*WHAT THE TASK REQUIRES*: Pictures stay out of your copy, but everything else in the records below must be repeated exactly.

*SOURCE RECORDS*:
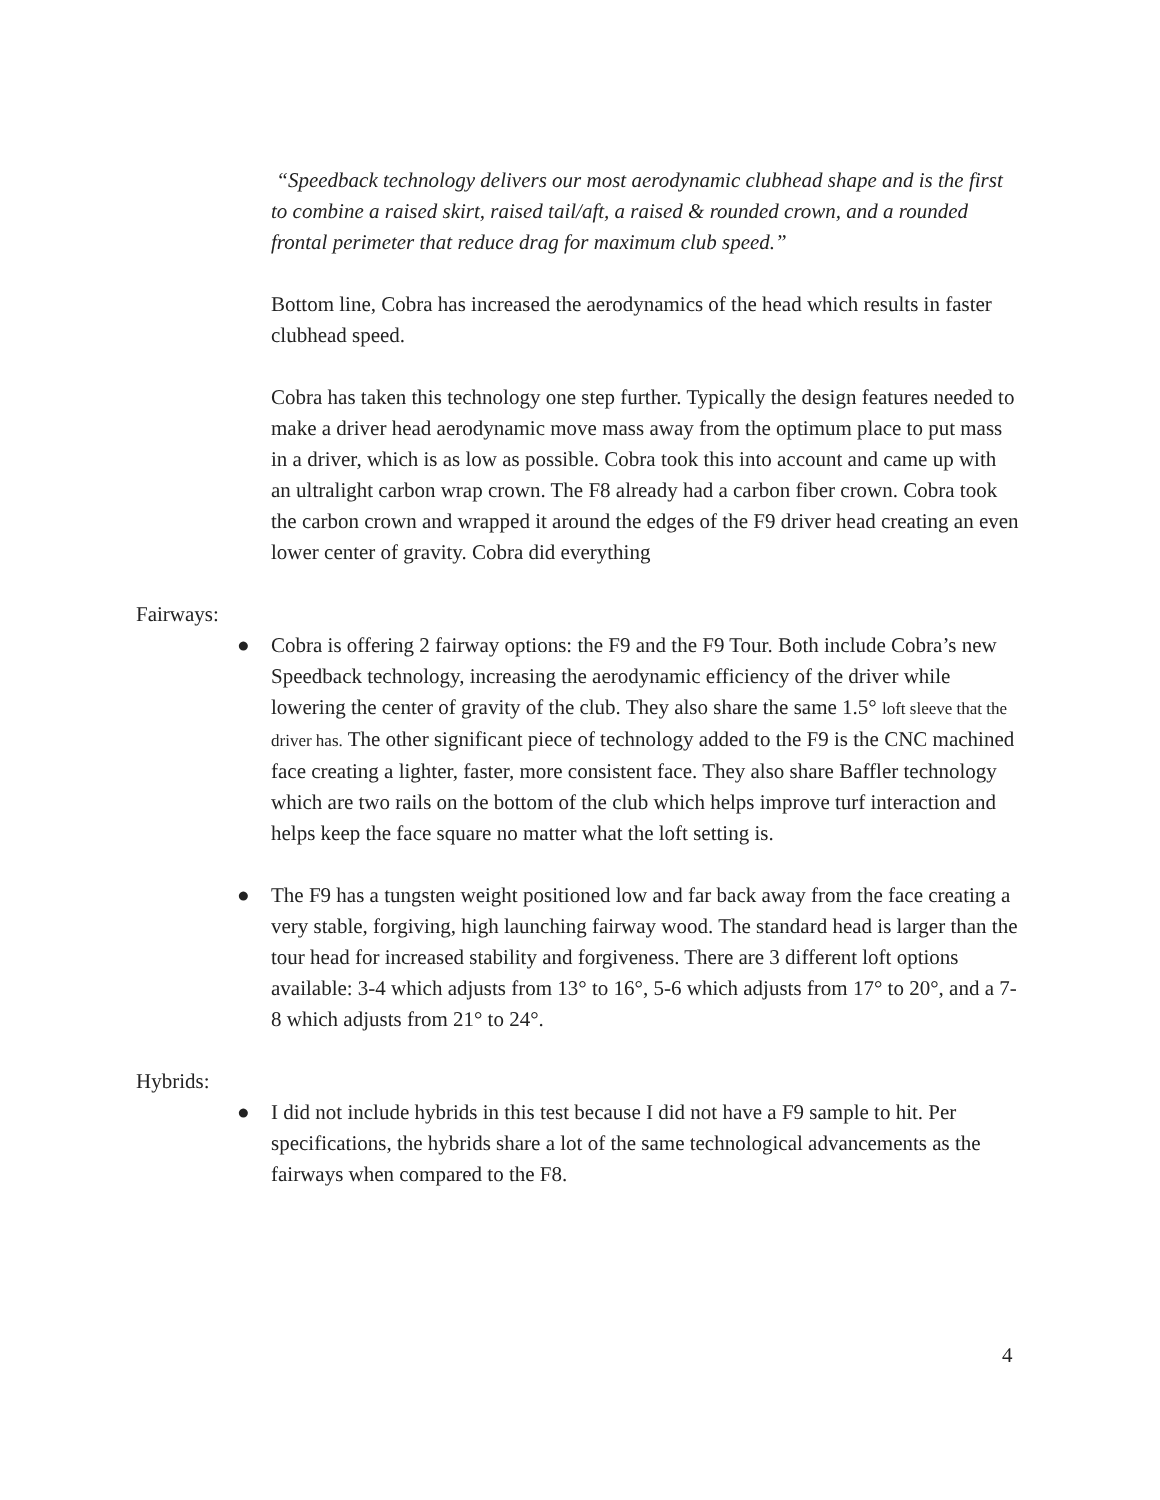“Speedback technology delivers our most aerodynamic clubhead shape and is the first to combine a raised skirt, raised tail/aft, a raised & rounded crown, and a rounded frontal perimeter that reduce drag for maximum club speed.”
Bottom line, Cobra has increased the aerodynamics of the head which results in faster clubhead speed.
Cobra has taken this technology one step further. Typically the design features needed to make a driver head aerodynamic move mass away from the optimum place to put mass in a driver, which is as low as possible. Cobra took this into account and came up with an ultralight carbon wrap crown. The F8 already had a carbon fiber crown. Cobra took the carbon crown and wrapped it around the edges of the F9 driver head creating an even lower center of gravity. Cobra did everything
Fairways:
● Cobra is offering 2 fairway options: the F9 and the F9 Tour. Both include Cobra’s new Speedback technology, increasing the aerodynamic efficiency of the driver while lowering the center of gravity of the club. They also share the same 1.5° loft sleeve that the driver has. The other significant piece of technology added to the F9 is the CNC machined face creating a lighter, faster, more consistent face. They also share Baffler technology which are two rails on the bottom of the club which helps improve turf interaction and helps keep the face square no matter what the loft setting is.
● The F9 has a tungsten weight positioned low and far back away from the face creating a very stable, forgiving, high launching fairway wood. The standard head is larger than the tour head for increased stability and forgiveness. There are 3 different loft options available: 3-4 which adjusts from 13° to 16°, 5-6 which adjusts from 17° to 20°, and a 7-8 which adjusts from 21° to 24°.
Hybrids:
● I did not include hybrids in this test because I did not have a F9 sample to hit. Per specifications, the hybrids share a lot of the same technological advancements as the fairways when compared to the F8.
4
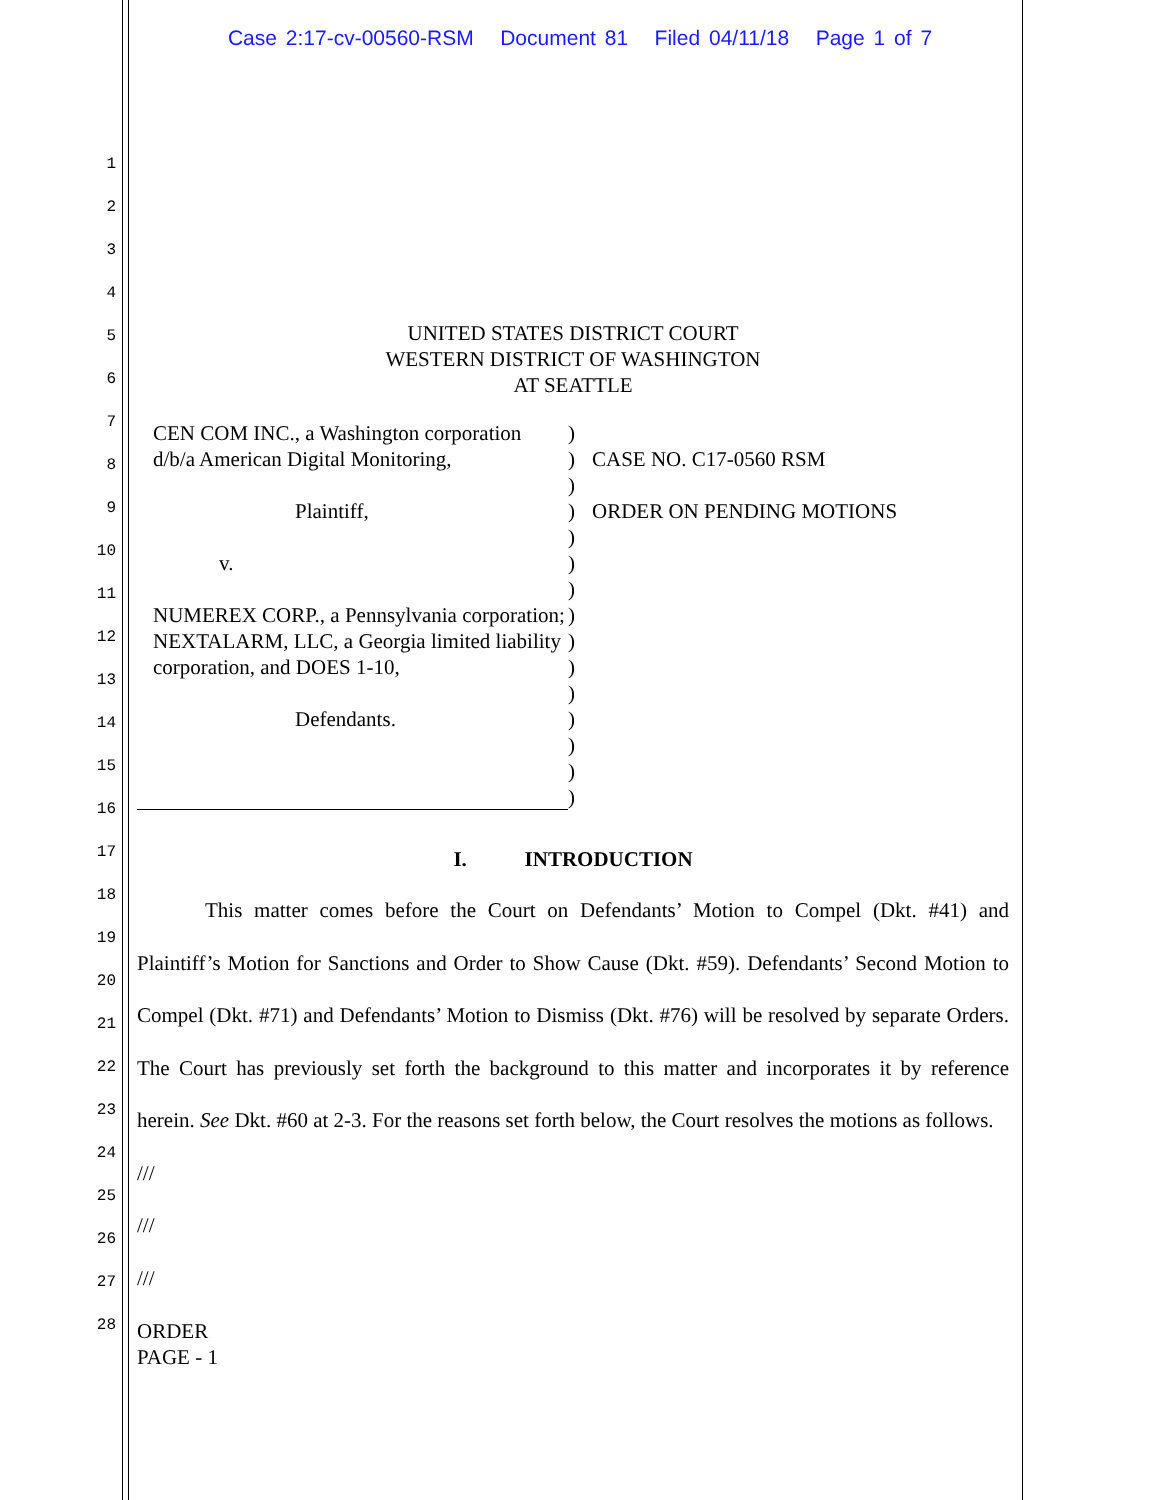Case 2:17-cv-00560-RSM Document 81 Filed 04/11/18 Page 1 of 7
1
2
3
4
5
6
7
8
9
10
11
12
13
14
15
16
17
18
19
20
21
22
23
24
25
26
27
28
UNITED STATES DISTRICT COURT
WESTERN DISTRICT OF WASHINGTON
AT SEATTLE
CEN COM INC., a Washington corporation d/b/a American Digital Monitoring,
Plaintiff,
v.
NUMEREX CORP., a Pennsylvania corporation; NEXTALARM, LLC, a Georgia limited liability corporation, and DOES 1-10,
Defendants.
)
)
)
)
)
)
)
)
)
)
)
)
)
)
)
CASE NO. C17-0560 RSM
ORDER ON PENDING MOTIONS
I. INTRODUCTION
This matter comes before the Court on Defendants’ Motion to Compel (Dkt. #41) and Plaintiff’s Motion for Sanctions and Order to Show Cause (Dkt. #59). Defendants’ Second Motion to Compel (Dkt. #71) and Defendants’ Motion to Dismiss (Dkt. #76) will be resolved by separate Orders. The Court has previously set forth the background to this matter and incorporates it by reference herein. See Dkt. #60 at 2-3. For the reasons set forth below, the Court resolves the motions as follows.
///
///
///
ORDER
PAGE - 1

*EXERCISE RESULT*:
“Speedback technology delivers our most aerodynamic clubhead shape and is the first to combine a raised skirt, raised tail/aft, a raised & rounded crown, and a rounded frontal perimeter that reduce drag for maximum club speed.”
Bottom line, Cobra has increased the aerodynamics of the head which results in faster clubhead speed.
Cobra has taken this technology one step further. Typically the design features needed to make a driver head aerodynamic move mass away from the optimum place to put mass in a driver, which is as low as possible. Cobra took this into account and came up with an ultralight carbon wrap crown. The F8 already had a carbon fiber crown. Cobra took the carbon crown and wrapped it around the edges of the F9 driver head creating an even lower center of gravity. Cobra did everything
Fairways:
● Cobra is offering 2 fairway options: the F9 and the F9 Tour. Both include Cobra’s new Speedback technology, increasing the aerodynamic efficiency of the driver while lowering the center of gravity of the club. They also share the same 1.5° loft sleeve that the driver has. The other significant piece of technology added to the F9 is the CNC machined face creating a lighter, faster, more consistent face. They also share Baffler technology which are two rails on the bottom of the club which helps improve turf interaction and helps keep the face square no matter what the loft setting is.
● The F9 has a tungsten weight positioned low and far back away from the face creating a very stable, forgiving, high launching fairway wood. The standard head is larger than the tour head for increased stability and forgiveness. There are 3 different loft options available: 3-4 which adjusts from 13° to 16°, 5-6 which adjusts from 17° to 20°, and a 7-8 which adjusts from 21° to 24°.
Hybrids:
● I did not include hybrids in this test because I did not have a F9 sample to hit. Per specifications, the hybrids share a lot of the same technological advancements as the fairways when compared to the F8.
4
Case 2:17-cv-00560-RSM Document 81 Filed 04/11/18 Page 1 of 7
1
2
3
4
5
6
7
8
9
10
11
12
13
14
15
16
17
18
19
20
21
22
23
24
25
26
27
28
UNITED STATES DISTRICT COURT
WESTERN DISTRICT OF WASHINGTON
AT SEATTLE
CEN COM INC., a Washington corporation d/b/a American Digital Monitoring,
Plaintiff,
v.
NUMEREX CORP., a Pennsylvania corporation; NEXTALARM, LLC, a Georgia limited liability corporation, and DOES 1-10,
Defendants.
)
)
)
)
)
)
)
)
)
)
)
)
)
)
)
CASE NO. C17-0560 RSM
ORDER ON PENDING MOTIONS
I. INTRODUCTION
This matter comes before the Court on Defendants’ Motion to Compel (Dkt. #41) and Plaintiff’s Motion for Sanctions and Order to Show Cause (Dkt. #59). Defendants’ Second Motion to Compel (Dkt. #71) and Defendants’ Motion to Dismiss (Dkt. #76) will be resolved by separate Orders. The Court has previously set forth the background to this matter and incorporates it by reference herein. See Dkt. #60 at 2-3. For the reasons set forth below, the Court resolves the motions as follows.
///
///
///
ORDER
PAGE - 1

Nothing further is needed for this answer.